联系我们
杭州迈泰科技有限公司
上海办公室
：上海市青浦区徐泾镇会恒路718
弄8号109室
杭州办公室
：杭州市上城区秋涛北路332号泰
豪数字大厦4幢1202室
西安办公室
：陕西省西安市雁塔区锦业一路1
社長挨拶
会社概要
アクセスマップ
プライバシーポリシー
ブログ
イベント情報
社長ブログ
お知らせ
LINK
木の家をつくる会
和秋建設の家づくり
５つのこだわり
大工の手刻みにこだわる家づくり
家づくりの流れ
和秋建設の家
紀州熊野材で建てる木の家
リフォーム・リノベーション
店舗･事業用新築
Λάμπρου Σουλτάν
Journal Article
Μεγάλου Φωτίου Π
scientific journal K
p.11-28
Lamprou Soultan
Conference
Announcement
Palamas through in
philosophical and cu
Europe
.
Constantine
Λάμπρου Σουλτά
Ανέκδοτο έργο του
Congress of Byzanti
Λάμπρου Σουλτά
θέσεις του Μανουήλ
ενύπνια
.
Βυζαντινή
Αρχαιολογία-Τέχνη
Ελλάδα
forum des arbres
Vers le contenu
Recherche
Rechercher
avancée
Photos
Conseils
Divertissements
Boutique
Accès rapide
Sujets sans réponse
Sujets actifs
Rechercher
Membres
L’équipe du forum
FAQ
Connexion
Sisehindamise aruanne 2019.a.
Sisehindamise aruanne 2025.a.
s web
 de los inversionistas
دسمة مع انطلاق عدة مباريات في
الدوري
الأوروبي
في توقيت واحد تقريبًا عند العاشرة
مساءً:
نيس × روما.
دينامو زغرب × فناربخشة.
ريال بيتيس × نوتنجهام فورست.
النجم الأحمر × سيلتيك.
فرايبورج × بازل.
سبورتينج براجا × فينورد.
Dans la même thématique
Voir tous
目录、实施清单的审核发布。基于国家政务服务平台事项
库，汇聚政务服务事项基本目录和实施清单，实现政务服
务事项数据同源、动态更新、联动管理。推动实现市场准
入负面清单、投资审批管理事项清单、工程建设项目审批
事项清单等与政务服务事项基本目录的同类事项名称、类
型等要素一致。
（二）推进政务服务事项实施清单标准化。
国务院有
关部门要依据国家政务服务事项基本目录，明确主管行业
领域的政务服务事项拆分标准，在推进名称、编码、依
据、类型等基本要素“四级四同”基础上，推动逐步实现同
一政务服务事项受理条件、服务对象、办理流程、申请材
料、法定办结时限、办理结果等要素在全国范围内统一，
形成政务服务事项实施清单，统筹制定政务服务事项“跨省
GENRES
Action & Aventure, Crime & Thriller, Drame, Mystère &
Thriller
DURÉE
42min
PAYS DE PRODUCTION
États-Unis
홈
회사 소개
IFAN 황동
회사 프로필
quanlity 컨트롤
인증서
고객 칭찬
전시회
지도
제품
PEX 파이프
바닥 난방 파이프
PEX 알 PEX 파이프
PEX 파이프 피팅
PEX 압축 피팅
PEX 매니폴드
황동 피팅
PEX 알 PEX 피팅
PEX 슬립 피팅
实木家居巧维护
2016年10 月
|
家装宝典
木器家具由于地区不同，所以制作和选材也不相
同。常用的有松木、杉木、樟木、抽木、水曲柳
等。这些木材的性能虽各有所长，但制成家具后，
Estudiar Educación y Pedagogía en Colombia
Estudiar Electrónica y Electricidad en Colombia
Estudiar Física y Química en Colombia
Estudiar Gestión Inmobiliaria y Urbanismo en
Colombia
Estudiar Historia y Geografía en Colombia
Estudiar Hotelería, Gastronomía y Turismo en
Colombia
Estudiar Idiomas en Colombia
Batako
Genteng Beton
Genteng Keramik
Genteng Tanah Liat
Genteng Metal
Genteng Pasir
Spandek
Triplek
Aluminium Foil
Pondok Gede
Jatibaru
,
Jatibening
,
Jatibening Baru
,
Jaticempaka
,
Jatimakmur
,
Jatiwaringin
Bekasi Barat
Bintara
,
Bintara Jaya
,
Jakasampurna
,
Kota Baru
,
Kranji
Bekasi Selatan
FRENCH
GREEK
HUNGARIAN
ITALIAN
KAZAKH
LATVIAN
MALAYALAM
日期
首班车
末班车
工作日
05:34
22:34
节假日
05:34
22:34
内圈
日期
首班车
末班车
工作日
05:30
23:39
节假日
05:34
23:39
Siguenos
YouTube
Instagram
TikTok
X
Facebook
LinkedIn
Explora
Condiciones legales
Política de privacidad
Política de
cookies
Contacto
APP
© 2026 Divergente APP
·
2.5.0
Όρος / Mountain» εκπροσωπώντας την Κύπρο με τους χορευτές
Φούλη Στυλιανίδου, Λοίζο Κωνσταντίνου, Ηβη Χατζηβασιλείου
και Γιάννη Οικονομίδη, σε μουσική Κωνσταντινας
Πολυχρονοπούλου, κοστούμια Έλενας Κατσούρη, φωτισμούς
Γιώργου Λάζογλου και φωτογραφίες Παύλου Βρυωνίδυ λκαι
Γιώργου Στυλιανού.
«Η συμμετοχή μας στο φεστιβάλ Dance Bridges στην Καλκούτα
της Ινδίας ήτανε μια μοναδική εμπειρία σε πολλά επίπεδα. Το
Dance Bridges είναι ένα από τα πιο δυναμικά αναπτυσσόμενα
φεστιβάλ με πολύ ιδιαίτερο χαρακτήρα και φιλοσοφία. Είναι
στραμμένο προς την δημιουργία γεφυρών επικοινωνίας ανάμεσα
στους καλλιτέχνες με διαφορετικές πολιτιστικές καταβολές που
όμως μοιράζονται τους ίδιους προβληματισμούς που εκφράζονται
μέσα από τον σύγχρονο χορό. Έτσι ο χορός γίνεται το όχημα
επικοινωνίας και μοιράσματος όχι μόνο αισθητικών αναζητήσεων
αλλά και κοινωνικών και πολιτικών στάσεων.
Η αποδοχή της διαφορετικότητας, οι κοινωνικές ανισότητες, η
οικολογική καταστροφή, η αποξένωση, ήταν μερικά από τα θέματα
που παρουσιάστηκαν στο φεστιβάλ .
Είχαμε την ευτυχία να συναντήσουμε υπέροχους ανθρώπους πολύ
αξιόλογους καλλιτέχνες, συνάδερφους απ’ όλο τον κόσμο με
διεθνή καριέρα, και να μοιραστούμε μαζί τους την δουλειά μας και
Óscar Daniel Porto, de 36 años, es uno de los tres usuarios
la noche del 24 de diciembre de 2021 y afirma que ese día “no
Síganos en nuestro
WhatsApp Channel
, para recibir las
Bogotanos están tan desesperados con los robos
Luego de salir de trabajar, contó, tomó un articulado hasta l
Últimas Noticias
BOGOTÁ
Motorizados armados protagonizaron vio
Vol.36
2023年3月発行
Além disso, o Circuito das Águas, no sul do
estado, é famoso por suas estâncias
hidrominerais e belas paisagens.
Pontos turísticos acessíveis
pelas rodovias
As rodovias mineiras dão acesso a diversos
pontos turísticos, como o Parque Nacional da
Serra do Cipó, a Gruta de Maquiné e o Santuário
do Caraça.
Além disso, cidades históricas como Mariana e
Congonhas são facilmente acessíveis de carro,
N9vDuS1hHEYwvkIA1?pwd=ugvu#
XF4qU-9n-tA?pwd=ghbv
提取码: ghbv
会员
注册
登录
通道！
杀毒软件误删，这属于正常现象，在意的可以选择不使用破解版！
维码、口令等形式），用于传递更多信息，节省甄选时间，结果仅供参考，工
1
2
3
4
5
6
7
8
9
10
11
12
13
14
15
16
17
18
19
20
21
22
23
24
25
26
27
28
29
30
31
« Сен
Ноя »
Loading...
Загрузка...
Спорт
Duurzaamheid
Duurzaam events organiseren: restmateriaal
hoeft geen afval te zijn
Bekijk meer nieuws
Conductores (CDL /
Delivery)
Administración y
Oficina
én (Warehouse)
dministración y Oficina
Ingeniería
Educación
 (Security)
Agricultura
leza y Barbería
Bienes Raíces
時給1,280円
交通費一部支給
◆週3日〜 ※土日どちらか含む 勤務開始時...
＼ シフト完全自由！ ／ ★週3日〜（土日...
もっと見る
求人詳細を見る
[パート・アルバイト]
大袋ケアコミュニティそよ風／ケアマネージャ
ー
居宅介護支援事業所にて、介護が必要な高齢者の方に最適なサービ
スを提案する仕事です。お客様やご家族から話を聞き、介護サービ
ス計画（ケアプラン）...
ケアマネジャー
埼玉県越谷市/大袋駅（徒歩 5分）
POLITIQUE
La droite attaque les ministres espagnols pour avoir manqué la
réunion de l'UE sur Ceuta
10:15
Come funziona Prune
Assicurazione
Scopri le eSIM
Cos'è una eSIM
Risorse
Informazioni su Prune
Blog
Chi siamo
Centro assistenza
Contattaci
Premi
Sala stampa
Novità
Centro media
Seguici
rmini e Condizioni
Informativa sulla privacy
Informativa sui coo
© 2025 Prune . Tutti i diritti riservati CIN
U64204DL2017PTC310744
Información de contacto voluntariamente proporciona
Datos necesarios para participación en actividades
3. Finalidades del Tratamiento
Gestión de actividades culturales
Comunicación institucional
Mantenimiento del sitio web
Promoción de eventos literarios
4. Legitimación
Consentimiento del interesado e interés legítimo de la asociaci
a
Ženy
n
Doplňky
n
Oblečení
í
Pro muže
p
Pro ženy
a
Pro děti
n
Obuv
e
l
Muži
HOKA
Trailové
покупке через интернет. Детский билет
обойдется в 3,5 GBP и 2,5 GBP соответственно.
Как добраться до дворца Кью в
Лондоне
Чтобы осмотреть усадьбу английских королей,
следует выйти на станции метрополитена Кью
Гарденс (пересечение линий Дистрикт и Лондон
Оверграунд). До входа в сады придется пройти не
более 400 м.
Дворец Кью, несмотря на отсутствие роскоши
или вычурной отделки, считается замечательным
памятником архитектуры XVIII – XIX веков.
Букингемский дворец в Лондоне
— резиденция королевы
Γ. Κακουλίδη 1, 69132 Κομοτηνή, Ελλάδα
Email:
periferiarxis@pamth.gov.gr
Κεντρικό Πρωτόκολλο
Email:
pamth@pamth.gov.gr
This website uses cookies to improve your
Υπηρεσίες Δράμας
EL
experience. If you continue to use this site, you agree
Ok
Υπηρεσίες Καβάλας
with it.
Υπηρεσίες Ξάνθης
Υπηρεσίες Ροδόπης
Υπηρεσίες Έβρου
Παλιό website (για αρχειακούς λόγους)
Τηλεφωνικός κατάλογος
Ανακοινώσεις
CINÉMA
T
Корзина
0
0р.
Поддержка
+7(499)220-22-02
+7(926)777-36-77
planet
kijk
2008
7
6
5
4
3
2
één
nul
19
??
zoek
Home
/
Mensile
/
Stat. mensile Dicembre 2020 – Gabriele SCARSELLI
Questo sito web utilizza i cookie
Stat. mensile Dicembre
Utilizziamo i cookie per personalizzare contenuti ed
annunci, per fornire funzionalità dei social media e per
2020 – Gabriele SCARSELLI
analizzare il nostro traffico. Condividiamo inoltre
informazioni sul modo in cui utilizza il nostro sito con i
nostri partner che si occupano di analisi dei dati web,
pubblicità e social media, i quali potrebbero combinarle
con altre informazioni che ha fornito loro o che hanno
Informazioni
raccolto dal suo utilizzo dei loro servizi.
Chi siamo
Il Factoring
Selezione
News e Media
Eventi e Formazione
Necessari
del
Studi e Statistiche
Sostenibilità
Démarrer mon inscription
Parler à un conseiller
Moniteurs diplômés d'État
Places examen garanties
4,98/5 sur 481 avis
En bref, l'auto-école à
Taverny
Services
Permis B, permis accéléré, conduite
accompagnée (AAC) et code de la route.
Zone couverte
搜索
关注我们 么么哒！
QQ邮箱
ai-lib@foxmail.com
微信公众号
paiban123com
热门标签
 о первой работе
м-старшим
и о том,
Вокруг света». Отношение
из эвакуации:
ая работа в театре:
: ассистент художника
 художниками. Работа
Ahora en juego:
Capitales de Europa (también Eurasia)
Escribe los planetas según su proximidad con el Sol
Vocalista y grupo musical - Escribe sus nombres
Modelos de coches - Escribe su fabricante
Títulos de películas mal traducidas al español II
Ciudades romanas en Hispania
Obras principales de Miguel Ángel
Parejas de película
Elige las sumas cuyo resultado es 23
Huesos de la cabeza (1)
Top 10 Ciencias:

•••••

- _WHAT TO WORK ON_
Check all the records above and select each line where the string "Estudiar" is found.

- _ANSWER SPACE_
Estudiar Educación y Pedagogía en Colombia
Estudiar Electrónica y Electricidad en Colombia
Estudiar Física y Química en Colombia
Estudiar Gestión Inmobiliaria y Urbanismo en
Estudiar Historia y Geografía en Colombia
Estudiar Hotelería, Gastronomía y Turismo en
Estudiar Idiomas en Colombia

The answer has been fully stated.